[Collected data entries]
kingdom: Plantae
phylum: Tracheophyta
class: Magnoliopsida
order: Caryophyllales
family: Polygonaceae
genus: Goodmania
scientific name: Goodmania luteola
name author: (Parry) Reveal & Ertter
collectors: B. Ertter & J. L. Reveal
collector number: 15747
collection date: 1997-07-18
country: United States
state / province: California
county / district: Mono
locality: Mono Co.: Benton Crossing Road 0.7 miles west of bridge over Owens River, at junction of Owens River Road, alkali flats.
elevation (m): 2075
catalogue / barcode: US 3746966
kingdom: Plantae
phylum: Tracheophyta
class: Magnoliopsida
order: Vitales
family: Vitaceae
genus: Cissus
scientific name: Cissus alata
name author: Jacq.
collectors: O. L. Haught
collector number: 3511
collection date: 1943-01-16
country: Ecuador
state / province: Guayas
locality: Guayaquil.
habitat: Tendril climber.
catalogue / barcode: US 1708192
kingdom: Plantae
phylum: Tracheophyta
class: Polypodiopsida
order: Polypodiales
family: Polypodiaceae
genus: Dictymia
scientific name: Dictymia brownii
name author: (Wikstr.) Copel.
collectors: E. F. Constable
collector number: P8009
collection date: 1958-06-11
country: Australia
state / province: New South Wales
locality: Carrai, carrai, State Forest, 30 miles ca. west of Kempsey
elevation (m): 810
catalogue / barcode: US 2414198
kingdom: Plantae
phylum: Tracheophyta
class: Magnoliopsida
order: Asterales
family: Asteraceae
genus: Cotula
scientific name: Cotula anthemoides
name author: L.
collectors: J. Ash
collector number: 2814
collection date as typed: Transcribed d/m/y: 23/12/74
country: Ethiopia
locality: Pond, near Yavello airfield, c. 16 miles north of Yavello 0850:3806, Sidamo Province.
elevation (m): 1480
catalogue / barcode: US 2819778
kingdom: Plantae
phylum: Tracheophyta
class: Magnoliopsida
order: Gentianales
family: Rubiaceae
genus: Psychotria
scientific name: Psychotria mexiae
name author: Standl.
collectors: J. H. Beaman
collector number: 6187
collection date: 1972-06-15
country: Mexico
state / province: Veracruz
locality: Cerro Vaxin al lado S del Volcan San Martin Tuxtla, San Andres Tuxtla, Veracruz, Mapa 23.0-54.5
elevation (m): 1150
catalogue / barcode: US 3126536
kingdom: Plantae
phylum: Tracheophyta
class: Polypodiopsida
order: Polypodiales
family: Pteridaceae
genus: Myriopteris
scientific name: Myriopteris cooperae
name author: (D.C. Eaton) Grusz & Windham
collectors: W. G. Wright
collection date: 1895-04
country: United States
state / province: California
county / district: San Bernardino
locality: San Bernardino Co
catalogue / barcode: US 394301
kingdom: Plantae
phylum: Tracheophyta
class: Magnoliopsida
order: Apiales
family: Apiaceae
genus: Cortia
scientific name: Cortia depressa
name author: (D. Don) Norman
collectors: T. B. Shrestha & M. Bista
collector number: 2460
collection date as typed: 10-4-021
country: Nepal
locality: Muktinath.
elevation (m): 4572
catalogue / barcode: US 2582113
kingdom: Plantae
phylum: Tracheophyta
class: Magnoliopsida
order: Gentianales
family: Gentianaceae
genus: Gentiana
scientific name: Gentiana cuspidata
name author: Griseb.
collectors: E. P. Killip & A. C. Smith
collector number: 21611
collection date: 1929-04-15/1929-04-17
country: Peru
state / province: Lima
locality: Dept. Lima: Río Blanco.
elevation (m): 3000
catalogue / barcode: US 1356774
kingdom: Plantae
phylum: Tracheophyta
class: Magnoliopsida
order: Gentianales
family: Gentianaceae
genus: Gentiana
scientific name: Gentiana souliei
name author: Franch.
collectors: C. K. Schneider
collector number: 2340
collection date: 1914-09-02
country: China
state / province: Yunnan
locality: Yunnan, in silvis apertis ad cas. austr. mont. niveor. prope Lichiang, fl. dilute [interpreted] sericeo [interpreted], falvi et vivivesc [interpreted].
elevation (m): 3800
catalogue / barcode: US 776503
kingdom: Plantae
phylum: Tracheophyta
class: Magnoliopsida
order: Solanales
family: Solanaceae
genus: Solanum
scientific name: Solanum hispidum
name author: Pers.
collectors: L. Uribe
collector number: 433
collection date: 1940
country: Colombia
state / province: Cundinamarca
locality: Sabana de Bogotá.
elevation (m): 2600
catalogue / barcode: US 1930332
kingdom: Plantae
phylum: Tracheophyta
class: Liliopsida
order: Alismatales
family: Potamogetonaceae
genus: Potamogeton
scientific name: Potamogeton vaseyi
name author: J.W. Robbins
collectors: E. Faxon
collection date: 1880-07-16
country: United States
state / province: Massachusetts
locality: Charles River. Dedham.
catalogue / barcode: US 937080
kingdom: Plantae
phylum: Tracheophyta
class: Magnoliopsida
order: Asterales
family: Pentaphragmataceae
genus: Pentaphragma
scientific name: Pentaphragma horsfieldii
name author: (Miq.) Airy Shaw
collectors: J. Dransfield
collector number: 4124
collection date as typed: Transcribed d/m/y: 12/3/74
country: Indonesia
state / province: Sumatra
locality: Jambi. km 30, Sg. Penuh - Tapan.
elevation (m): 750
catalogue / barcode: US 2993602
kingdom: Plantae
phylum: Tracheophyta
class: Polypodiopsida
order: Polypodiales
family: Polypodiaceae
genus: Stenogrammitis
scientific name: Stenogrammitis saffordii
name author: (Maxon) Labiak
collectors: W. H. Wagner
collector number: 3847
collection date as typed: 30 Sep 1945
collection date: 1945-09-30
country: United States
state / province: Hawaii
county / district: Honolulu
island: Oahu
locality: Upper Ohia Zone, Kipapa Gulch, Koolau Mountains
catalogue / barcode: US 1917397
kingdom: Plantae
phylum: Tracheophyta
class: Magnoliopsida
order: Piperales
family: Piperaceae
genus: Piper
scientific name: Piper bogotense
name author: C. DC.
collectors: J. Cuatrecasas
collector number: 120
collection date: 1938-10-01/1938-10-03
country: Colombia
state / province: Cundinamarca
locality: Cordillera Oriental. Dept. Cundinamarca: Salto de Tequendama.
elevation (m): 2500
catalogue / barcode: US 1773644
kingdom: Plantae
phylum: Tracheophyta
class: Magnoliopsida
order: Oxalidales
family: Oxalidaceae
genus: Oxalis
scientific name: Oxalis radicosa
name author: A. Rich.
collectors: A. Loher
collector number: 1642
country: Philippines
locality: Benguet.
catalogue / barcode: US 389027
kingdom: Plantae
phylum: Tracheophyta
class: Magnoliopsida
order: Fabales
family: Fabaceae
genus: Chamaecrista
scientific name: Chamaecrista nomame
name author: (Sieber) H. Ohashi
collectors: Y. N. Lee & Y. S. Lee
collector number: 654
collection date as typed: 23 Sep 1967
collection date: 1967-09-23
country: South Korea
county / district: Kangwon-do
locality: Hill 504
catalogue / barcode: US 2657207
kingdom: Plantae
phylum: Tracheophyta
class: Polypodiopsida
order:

> **Required task**
Please copy the lines of the records above word for word, beginning at the line that has "collectors: E. P. Killip & A. C. Smith" and stopping after the line that has "collectors: W. H. Wagner".

> **Completed task**
collectors: E. P. Killip & A. C. Smith
collector number: 21611
collection date: 1929-04-15/1929-04-17
country: Peru
state / province: Lima
locality: Dept. Lima: Río Blanco.
elevation (m): 3000
catalogue / barcode: US 1356774
kingdom: Plantae
phylum: Tracheophyta
class: Magnoliopsida
order: Gentianales
family: Gentianaceae
genus: Gentiana
scientific name: Gentiana souliei
name author: Franch.
collectors: C. K. Schneider
collector number: 2340
collection date: 1914-09-02
country: China
state / province: Yunnan
locality: Yunnan, in silvis apertis ad cas. austr. mont. niveor. prope Lichiang, fl. dilute [interpreted] sericeo [interpreted], falvi et vivivesc [interpreted].
elevation (m): 3800
catalogue / barcode: US 776503
kingdom: Plantae
phylum: Tracheophyta
class: Magnoliopsida
order: Solanales
family: Solanaceae
genus: Solanum
scientific name: Solanum hispidum
name author: Pers.
collectors: L. Uribe
collector number: 433
collection date: 1940
country: Colombia
state / province: Cundinamarca
locality: Sabana de Bogotá.
elevation (m): 2600
catalogue / barcode: US 1930332
kingdom: Plantae
phylum: Tracheophyta
class: Liliopsida
order: Alismatales
family: Potamogetonaceae
genus: Potamogeton
scientific name: Potamogeton vaseyi
name author: J.W. Robbins
collectors: E. Faxon
collection date: 1880-07-16
country: United States
state / province: Massachusetts
locality: Charles River. Dedham.
catalogue / barcode: US 937080
kingdom: Plantae
phylum: Tracheophyta
class: Magnoliopsida
order: Asterales
family: Pentaphragmataceae
genus: Pentaphragma
scientific name: Pentaphragma horsfieldii
name author: (Miq.) Airy Shaw
collectors: J. Dransfield
collector number: 4124
collection date as typed: Transcribed d/m/y: 12/3/74
country: Indonesia
state / province: Sumatra
locality: Jambi. km 30, Sg. Penuh - Tapan.
elevation (m): 750
catalogue / barcode: US 2993602
kingdom: Plantae
phylum: Tracheophyta
class: Polypodiopsida
order: Polypodiales
family: Polypodiaceae
genus: Stenogrammitis
scientific name: Stenogrammitis saffordii
name author: (Maxon) Labiak
collectors: W. H. Wagner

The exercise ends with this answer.